To produce a truly unique ID, you need to augment _n_ with something else. CAS has its own set of automatic variables for such purposes. The _threadID_ automatic variable can help us get our unique ID as shown below:
DATA tableWithUniqueID; SET tableWithOutUniqueID; uniqueID = put(_threadid_,8.) || || '_' || Put(_n_,8.); run; |
While there are surely other ways of doing it, concatenating _threadID_ with _n_ ensures uniqueness because the _threadID_ uniquely identifies a single thread and _n_ uniquely identifies a single row output by that thread.
Aggregation with DATA Step
Now, let’s look at “whole table” aggregation (no BY Groups).
SAS DATA Step
Aggregating an entire table in SAS DATA Step usually looks something like below. We create an aggregator field (totSalesAmt) and then add the detail records’ amount field (SaleAmt) to it as we process each record. Finally, when there are no more records (eof), we output the single aggregate row.

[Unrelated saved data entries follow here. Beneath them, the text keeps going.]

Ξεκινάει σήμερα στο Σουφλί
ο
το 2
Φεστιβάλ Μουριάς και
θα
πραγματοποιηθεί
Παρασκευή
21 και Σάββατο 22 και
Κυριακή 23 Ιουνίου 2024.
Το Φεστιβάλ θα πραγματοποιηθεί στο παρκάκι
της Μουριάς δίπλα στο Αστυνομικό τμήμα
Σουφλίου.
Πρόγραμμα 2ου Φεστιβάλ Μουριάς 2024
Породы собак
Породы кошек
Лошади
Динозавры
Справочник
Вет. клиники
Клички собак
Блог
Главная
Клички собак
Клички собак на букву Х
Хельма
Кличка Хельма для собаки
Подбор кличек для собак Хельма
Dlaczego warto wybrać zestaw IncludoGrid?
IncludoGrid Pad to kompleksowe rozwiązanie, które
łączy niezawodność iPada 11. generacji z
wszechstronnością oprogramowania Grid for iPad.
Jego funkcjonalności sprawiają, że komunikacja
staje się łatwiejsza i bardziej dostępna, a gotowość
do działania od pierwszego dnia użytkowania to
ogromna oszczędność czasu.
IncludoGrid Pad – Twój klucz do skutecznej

DATA aggregatedTable ; SET detailedTable end=eof; retain totSalesAmt 0; totSalesAmt = totSalesAmt + SaleAmt; keep totSalesAmt; if eof then output; run; |
CAS DATA Step
While the above code returns one row in single-engine SAS, the same code returns multiple rows in CAS — one per thread. When I ran this code against a table in my environment, I got 28 rows (because CAS used 28 threads in this example).

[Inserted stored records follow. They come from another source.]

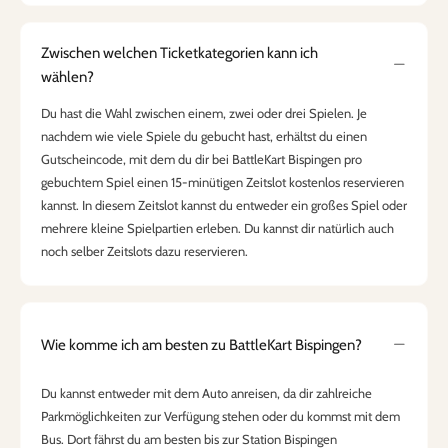
Zwischen welchen Ticketkategorien kann ich
wählen?
Du hast die Wahl zwischen einem, zwei oder drei Spielen. Je
nachdem wie viele Spiele du gebucht hast, erhältst du einen
Gutscheincode, mit dem du dir bei BattleKart Bispingen pro
gebuchtem Spiel einen 15-minütigen Zeitslot kostenlos reservieren
kannst. In diesem Zeitslot kannst du entweder ein großes Spiel oder
mehrere kleine Spielpartien erleben. Du kannst dir natürlich auch
noch selber Zeitslots dazu reservieren.
Wie komme ich am besten zu BattleKart Bispingen?
Du kannst entweder mit dem Auto anreisen, da dir zahlreiche
Parkmöglichkeiten zur Verfügung stehen oder du kommst mit dem
Bus. Dort fährst du am besten bis zur Station Bispingen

As with the unique ID logic, producing a total aggregate is just a little more complicated in CAS. To make it work in CAS, we need a post-process step to bring the results together. So, our code would look like this:
DATA aggregatedTable ; SET detailedTable end=eof; retain threadSalesAmt 0; threadSalesAmt = threadSalesAmt + SaleAmt; keep threadSalesAmt; if eof then output; run; DATA aggregatedTable / single=yes; SET aggregatedTable end=eof; retain totSalesAmt 0; totSalesAmt = totSalesAmt + threadSalesAmt; if eof then output; run; |
In the first data step in the above example, we ran basically the same code as in the SAS DATA Step example. In that step, we let CAS do its distributed, multi-threaded processing because our table is large. Spreading the work over multiple threads makes the aggregation much quicker. After this, we execute a second DATA Step but here we force CAS to use only one thread with the single=yes option. This ensures we only get one output row because CAS only uses one thread. Using a single thread in this case is optimal because we’ll only have a few input records (one per thread from the previous step).
BY-GROUP Aggregation
Using a BY statement in your DATA Step fundamentally changes how CAS processes data. When a BY statement is used, CAS automatically re-distributes the data among the CAS machines so that each individual BY-Group is wholly contained on a single worker. The data is still distributed across multiple machines but it’s done using the BY-Groups. Individual threads are then assigned to individual BY-Groups. Since each BY-Group is processed by one and only one thread, when we aggregate, we won’t see multiple output rows for a BY-Group. So, there shouldn’t be a need to consolidate the thread results like there was with “whole table” aggregation above.
Consequently, BY-Group aggregation DATA Step code should look exactly the same in CAS and SAS (at least for the basic stuff).
Concluding Thoughts
Coding DATA Step in CAS is very similar to coding DATA Step in SAS. If you’re a wizard in one, you’re likely a wizard in the other. The major difference is accounting for CAS’ massively parallel processing capabilities (which manifest as threads). For more insight into data processing with CAS, check out the DATA Step Basics section of the external documentation, as well as this SAS Global Forum paper.